Please copy, exactly as they appear below, the lines from the one containing "followed ins" through the one containing "Hotel Confer".

+ + +

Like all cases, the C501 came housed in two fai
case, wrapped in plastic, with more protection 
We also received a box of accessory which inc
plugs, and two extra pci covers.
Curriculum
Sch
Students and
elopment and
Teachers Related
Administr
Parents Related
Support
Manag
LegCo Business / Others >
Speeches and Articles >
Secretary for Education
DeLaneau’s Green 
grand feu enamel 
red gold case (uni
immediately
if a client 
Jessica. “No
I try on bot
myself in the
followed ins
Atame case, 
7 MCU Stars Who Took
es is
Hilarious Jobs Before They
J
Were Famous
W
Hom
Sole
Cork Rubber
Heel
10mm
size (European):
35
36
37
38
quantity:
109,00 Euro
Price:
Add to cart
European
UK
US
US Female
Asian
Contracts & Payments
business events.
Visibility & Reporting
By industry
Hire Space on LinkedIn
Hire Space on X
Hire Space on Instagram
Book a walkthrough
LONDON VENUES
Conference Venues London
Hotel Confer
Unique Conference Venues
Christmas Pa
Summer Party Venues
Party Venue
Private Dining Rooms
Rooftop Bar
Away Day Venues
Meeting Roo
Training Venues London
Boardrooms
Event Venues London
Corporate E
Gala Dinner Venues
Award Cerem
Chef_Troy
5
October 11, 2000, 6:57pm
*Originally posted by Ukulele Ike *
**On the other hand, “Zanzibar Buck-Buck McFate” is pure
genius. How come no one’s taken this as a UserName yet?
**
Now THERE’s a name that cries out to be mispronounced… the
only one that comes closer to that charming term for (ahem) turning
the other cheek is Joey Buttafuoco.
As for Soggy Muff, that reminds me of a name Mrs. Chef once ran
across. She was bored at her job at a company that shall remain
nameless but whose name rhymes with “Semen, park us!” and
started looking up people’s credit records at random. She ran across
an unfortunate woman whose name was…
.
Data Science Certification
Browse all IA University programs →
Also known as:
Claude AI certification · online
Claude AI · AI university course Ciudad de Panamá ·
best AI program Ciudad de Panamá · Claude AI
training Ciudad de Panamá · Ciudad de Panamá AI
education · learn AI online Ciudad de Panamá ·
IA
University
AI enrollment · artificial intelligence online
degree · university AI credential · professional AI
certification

+ + +

**Result of the exercise:**
followed ins
Atame case, 
7 MCU Stars Who Took
es is
Hilarious Jobs Before They
J
Were Famous
W
Hom
Sole
Cork Rubber
Heel
10mm
size (European):
35
36
37
38
quantity:
109,00 Euro
Price:
Add to cart
European
UK
US
US Female
Asian
Contracts & Payments
business events.
Visibility & Reporting
By industry
Hire Space on LinkedIn
Hire Space on X
Hire Space on Instagram
Book a walkthrough
LONDON VENUES
Conference Venues London
Hotel Confer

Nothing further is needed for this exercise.